Please copy the text lines from every entry below word for word, leaving out the pictures.

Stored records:
►

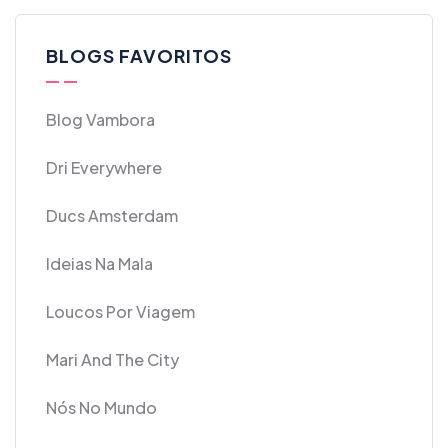
BLOGS FAVORITOS
Blog Vambora
Dri Everywhere
Ducs Amsterdam
Ideias Na Mala
Loucos Por Viagem
Mari And The City
Nós No Mundo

◄

Response area:
BLOGS FAVORITOS
Blog Vambora
Dri Everywhere
Ducs Amsterdam
Ideias Na Mala
Loucos Por Viagem
Mari And The City
Nós No Mundo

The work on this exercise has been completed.